Following a win chalked up by Team Gilas (the pride of Filipino basketball of the moment) against China in this year’s International Basketball Federation (FIBA) World Cup, Filipinos are ecstatic. Unfortunately that ecstacy had, true to form, been politicised by some hollowheads in the Opposition who extended this little quaint win onto the landscape of globo-politics. This misguided notion that a basketball “win” necessarily translates to an overall win against China is best encapsulated in a tweet fielded by former Solicitor General Florin Hilbay today…
The difference between our victory at The Hague & #GilasPilipinas winning over China?
The second is a win the gov’t can’t take away from us.
To Mr Hilbay’s credit, he did recognise the fact that the Philippine government can “take away” the Philippines’ victory over China at the Hague. But the more important fact that he did not recognise is that this “victory” at the Hague was a victory just as hollow as the Philippines’ victory over China on the hardcourt.
Basketball has, indeed, always been recognised as a potent opiate the Filipino masses retreat into to escape their wretched existence. But what is truly laughable is how the Opposition have now turned it into yet another emotional fix around which they presume to rally their troops. Like religion and showbiz, basketball has proven to be a strong emotional hook in the Philippines. Politicians and their “influencers” have long recognised this. It is evident in how the three have served as key pillars in their campaign investments over the decades.

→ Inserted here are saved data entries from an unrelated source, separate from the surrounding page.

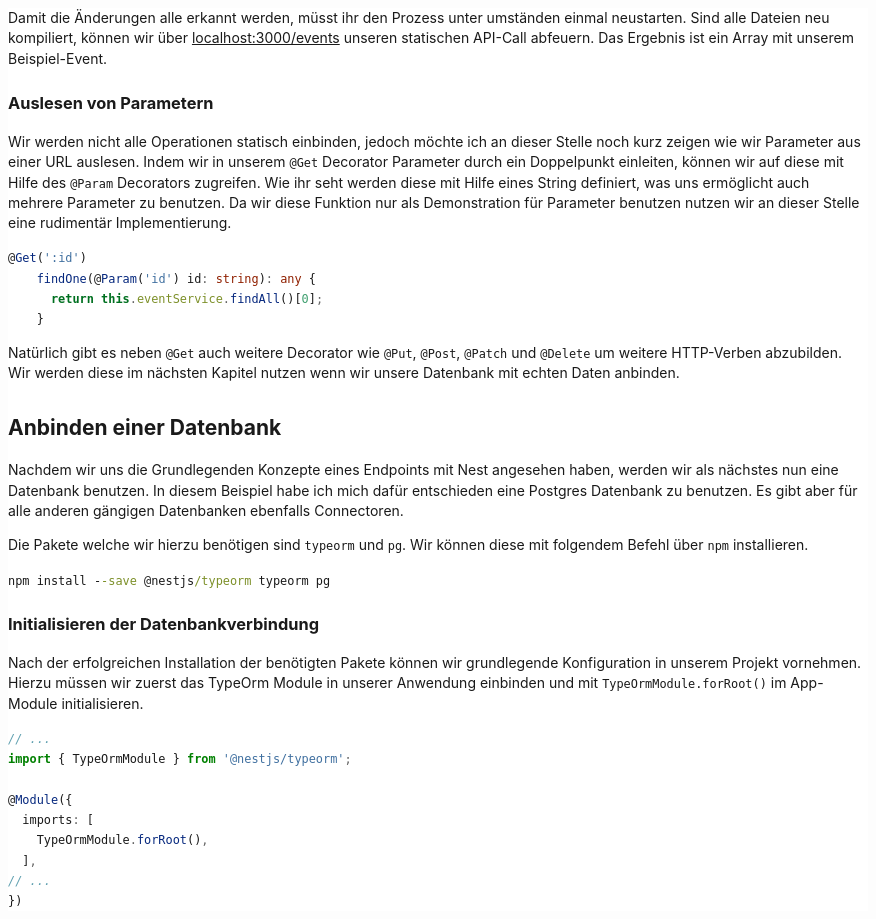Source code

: Damit die Änderungen alle erkannt werden, müsst ihr den Prozess unter umständen einmal neustarten. Sind alle Dateien neu kompiliert, können wir über [localhost:3000/events](http://localhost:3000/events) unseren statischen API-Call abfeuern. Das Ergebnis ist ein Array mit unserem Beispiel-Event.

### Auslesen von Parametern

Wir werden nicht alle Operationen statisch einbinden, jedoch möchte ich an dieser Stelle noch kurz zeigen wie wir Parameter aus einer URL auslesen. Indem wir in unserem `@Get` Decorator Parameter durch ein Doppelpunkt einleiten, können wir auf diese mit Hilfe des `@Param` Decorators zugreifen.  Wie ihr seht werden diese mit Hilfe eines String definiert, was uns ermöglicht auch mehrere Parameter zu benutzen. Da wir diese Funktion nur als Demonstration für Parameter benutzen nutzen wir an dieser Stelle eine rudimentär Implementierung.

```typescript
@Get(':id')
    findOne(@Param('id') id: string): any {
      return this.eventService.findAll()[0];
    }
```

Natürlich gibt es neben `@Get` auch weitere Decorator wie `@Put`, `@Post`, `@Patch` und  `@Delete` um weitere HTTP-Verben abzubilden. Wir werden diese im nächsten Kapitel nutzen wenn wir unsere Datenbank mit echten Daten anbinden.


## Anbinden einer Datenbank
Nachdem wir uns die Grundlegenden Konzepte eines Endpoints mit Nest angesehen haben,
werden wir als nächstes nun eine Datenbank benutzen. In diesem Beispiel habe ich mich dafür entschieden eine Postgres Datenbank zu benutzen. Es gibt aber für alle anderen gängigen Datenbanken ebenfalls Connectoren.

Die Pakete welche wir hierzu benötigen sind `typeorm` und `pg`. Wir können diese mit folgendem Befehl über `npm` installieren.

```cmd
npm install --save @nestjs/typeorm typeorm pg
```

### Initialisieren der Datenbankverbindung

Nach der erfolgreichen Installation der benötigten Pakete können wir grundlegende Konfiguration in unserem Projekt vornehmen. Hierzu müssen wir zuerst das TypeOrm Module in unserer Anwendung einbinden und mit `TypeOrmModule.forRoot()` im App-Module initialisieren.

```typescript
// ...
import { TypeOrmModule } from '@nestjs/typeorm';

@Module({
  imports: [
    TypeOrmModule.forRoot(),
  ],
// ...
})
```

This disproportionate use of emotional hooks to further political agendas would remain funny if it weren’t for the evidently damaging effect it has on the collective intellect of Philippine society. In the case of this effort to put one over China, Filipinos were encouraged to cheer for two inconsequential things: (1) the South China Sea Arbitration circus at the Hague, and (2) a basketball game against a Chinese team. The first had ultimately proven to not matter in the overall scheme of things. As to the latter, well, it does not take a rocket scientist to foresee what that “win” will ultimately deliver in real terms other than a momentary warm fuzzy feeling in the average Filipino’s puso. The common denominator between the two is that they are both mere brain candy — dopamine-inducing fixes that are intellectually vacuous.
Indeed, to call these vacuous is being kind as it implies they merely add zero value to the national “debate”. However, the emotional whirlwind spun around these “wins” actually subtracts from Philippine society. The Hague circus focused Filipinos’ efforts on the notion that liberal democracy’s rules apply to China. It’s like facing a basagulero on Manila’s streets and lecturing him about why it is wrong to “bully” people. The rules of the latte-sipping classes not only don’t apply in this instance, they are alien to such garden-variety street thugs.

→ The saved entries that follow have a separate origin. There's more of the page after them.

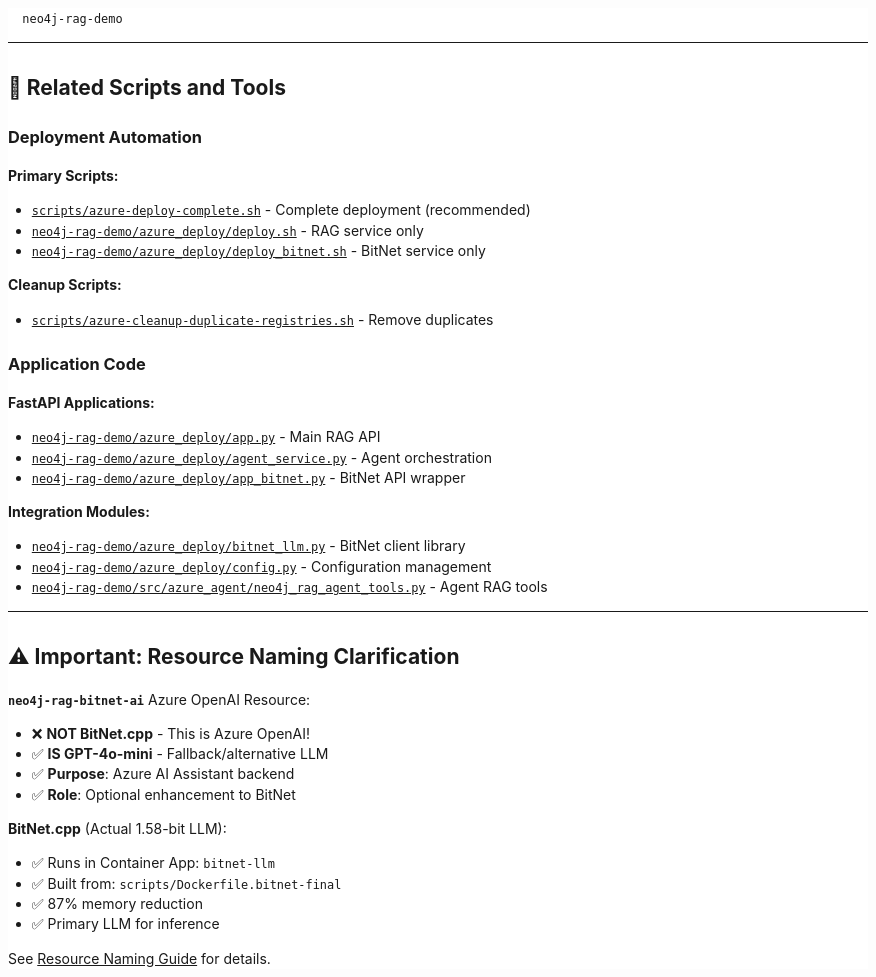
 ```bash
  neo4j-rag-demo
```

---

## 🔗 Related Scripts and Tools

### Deployment Automation

**Primary Scripts:**
- [`scripts/azure-deploy-complete.sh`](../scripts/azure-deploy-complete.sh) - Complete deployment (recommended)
- [`neo4j-rag-demo/azure_deploy/deploy.sh`](../neo4j-rag-demo/azure_deploy/deploy.sh) - RAG service only
- [`neo4j-rag-demo/azure_deploy/deploy_bitnet.sh`](../neo4j-rag-demo/azure_deploy/deploy_bitnet.sh) - BitNet service only

**Cleanup Scripts:**
- [`scripts/azure-cleanup-duplicate-registries.sh`](../scripts/azure-cleanup-duplicate-registries.sh) - Remove duplicates

### Application Code

**FastAPI Applications:**
- [`neo4j-rag-demo/azure_deploy/app.py`](../neo4j-rag-demo/azure_deploy/app.py) - Main RAG API
- [`neo4j-rag-demo/azure_deploy/agent_service.py`](../neo4j-rag-demo/azure_deploy/agent_service.py) - Agent orchestration
- [`neo4j-rag-demo/azure_deploy/app_bitnet.py`](../neo4j-rag-demo/azure_deploy/app_bitnet.py) - BitNet API wrapper

**Integration Modules:**
- [`neo4j-rag-demo/azure_deploy/bitnet_llm.py`](../neo4j-rag-demo/azure_deploy/bitnet_llm.py) - BitNet client library
- [`neo4j-rag-demo/azure_deploy/config.py`](../neo4j-rag-demo/azure_deploy/config.py) - Configuration management
- [`neo4j-rag-demo/src/azure_agent/neo4j_rag_agent_tools.py`](../neo4j-rag-demo/src/azure_agent/neo4j_rag_agent_tools.py) - Agent RAG tools

---

## ⚠️ Important: Resource Naming Clarification

**`neo4j-rag-bitnet-ai`** Azure OpenAI Resource:
- ❌ **NOT BitNet.cpp** - This is Azure OpenAI!
- ✅ **IS GPT-4o-mini** - Fallback/alternative LLM
- ✅ **Purpose**: Azure AI Assistant backend
- ✅ **Role**: Optional enhancement to BitNet

**BitNet.cpp** (Actual 1.58-bit LLM):
- ✅ Runs in Container App: `bitnet-llm`
- ✅ Built from: `scripts/Dockerfile.bitnet-final`
- ✅ 87% memory reduction
- ✅ Primary LLM for inference

See [Resource Naming Guide](AZURE_RESOURCE_NAMING.md) for details.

This sort of thinking — that the “good guys” (liberal democratic nations) always win and, therefore, relying on the rules this bloc of nations try to impose on the world order as a safety net is what is at the root of why the Philippine military is in such a sad state of abject neglect. Successive Philippine governments (and the fools who voted for them) rested on naive assurance that “rules” signed by the “good guys” and “treaties” made with these “good guys” will keep the Philippines safe. Couple that with a belief system propagated for 30 years that the military is one of the “bad guys” and are not to be trusted and you get the toxic recipe that cooked up the Philippines of today — a weak country infested by victim-coddlers masquerading as trendy feminists, progressive “activists”, and noisy sports fans who habitually cheer mediocrity.
For all the noise and emo rhetoric that pervades the national chatter, the question remains:
Where are the results?
The results will not be found in a piece of paper signed by men in suits in a little city in northern Europe. The question is ultimately answered by which flags will be flying in a group of little islands in the South China Sea.